The commission also warn companies to be aware of the risk they take by making AI products available to consumers.
“If something goes wrong—maybe it fails or yields biased results—you can’t just blame a third-party developer of the technology,” the FTC said. “And you can’t say you’re not responsible because that technology is a ‘black box’ you can’t understand or didn’t know how to test.”
Other guidelines include exhibiting proof that an AI product can do something better than a non-AI product, as well as actually using artificial intelligence in AI products. Claiming AI can do something beyond its current capacity would be deceptive.
“Marketers should know that—for FTC enforcement purposes—false or unsubstantiated claims about a product’s efficacy are our bread and butter,” the regular said. “You don’t need a machine to predict what the FTC might do when those claims are unsupported.”
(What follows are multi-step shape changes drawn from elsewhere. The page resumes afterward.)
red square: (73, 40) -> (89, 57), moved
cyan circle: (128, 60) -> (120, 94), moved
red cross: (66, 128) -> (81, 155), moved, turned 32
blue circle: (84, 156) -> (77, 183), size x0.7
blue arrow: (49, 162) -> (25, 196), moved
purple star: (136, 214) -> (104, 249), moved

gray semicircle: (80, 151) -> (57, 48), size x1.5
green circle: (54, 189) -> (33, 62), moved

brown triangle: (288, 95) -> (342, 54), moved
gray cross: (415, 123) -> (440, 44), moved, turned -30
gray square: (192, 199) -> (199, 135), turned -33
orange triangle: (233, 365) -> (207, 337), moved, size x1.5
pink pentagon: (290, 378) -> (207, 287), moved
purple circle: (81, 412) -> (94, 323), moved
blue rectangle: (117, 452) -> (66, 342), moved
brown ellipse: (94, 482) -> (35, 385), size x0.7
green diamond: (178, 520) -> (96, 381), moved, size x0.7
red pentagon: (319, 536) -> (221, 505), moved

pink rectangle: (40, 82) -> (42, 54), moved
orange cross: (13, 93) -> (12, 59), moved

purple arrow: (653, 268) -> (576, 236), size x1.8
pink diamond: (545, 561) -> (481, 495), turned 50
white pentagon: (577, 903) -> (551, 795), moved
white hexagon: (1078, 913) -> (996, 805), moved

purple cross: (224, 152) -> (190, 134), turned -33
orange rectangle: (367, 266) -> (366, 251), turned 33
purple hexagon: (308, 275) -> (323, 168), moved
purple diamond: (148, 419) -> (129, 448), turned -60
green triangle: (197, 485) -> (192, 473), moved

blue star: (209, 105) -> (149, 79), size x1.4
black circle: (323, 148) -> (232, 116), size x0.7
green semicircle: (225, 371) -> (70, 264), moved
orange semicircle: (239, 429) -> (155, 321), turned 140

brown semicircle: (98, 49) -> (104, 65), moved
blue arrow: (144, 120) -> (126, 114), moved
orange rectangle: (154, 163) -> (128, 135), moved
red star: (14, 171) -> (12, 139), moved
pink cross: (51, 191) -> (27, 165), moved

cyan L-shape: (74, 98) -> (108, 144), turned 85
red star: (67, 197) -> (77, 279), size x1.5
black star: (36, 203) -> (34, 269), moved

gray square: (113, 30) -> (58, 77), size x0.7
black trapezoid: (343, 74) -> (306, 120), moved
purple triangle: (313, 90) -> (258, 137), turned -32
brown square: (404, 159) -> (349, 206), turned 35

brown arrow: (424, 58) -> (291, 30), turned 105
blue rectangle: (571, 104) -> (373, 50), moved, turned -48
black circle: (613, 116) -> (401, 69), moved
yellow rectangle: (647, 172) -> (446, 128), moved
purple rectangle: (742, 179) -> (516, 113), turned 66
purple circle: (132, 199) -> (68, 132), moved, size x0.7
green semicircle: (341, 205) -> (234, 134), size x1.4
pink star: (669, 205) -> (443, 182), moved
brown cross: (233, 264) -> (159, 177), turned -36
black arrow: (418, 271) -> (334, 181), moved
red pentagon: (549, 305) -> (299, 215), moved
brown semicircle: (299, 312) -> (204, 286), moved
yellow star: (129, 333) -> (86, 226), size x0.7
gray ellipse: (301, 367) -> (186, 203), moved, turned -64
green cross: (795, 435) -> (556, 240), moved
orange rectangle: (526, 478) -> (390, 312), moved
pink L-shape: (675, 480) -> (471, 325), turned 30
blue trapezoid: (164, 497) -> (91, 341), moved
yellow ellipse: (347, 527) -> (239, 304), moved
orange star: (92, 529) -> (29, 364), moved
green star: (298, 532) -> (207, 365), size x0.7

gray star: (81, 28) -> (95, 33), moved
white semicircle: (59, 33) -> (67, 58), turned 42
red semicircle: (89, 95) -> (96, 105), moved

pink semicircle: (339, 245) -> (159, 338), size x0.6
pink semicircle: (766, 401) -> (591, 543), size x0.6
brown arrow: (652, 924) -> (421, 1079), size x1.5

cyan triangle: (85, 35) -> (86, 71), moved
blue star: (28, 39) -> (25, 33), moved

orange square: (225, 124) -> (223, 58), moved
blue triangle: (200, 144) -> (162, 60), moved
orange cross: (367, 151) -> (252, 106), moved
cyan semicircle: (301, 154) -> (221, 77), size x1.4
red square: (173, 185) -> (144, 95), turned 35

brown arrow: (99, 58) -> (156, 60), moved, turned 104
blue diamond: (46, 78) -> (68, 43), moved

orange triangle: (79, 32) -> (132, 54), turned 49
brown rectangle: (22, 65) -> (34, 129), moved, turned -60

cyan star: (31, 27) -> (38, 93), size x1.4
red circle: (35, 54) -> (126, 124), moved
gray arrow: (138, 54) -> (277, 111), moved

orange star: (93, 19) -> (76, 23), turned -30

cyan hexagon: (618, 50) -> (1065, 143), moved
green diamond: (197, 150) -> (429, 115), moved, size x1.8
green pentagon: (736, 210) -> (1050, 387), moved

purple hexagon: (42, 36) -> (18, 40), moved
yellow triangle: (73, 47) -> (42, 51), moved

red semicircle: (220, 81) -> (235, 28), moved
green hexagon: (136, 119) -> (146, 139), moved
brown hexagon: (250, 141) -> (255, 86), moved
The agency has issued AI-related guidance previously, cautioning that it is important for companies to keep their practices grounded in established FTC consumer protection principles. This includes using AI truthfully, fairly, and equitably.
Sam Altman, the CEO of ChatGPT, creator OpenAI, stated in a series of tweets on Feb. 18 that it was “critical” for AI to be regulated in the future, until it can be better understood. He stated that he believes that society needs time to adapt to “something so big” as AI.
Bryan Jung contributed to this report.